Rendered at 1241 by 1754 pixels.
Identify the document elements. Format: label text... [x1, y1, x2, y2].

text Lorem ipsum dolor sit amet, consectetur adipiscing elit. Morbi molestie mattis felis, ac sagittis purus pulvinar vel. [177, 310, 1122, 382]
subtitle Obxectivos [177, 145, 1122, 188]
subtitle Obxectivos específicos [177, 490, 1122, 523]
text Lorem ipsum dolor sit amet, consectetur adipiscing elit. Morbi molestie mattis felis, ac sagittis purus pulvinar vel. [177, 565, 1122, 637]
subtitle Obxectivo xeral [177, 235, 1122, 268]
+ + + + +
__OBJECTIVE__
Print every line of the records above unchanged.

__REPLY__
Rendered at 1241 by 1754 pixels.
Identify the document elements. Format: label text... [x1, y1, x2, y2].

text Lorem ipsum dolor sit amet, consectetur adipiscing elit. Morbi molestie mattis felis, ac sagittis purus pulvinar vel. [177, 310, 1122, 382]
subtitle Obxectivos [177, 145, 1122, 188]
subtitle Obxectivos específicos [177, 490, 1122, 523]
text Lorem ipsum dolor sit amet, consectetur adipiscing elit. Morbi molestie mattis felis, ac sagittis purus pulvinar vel. [177, 565, 1122, 637]
subtitle Obxectivo xeral [177, 235, 1122, 268]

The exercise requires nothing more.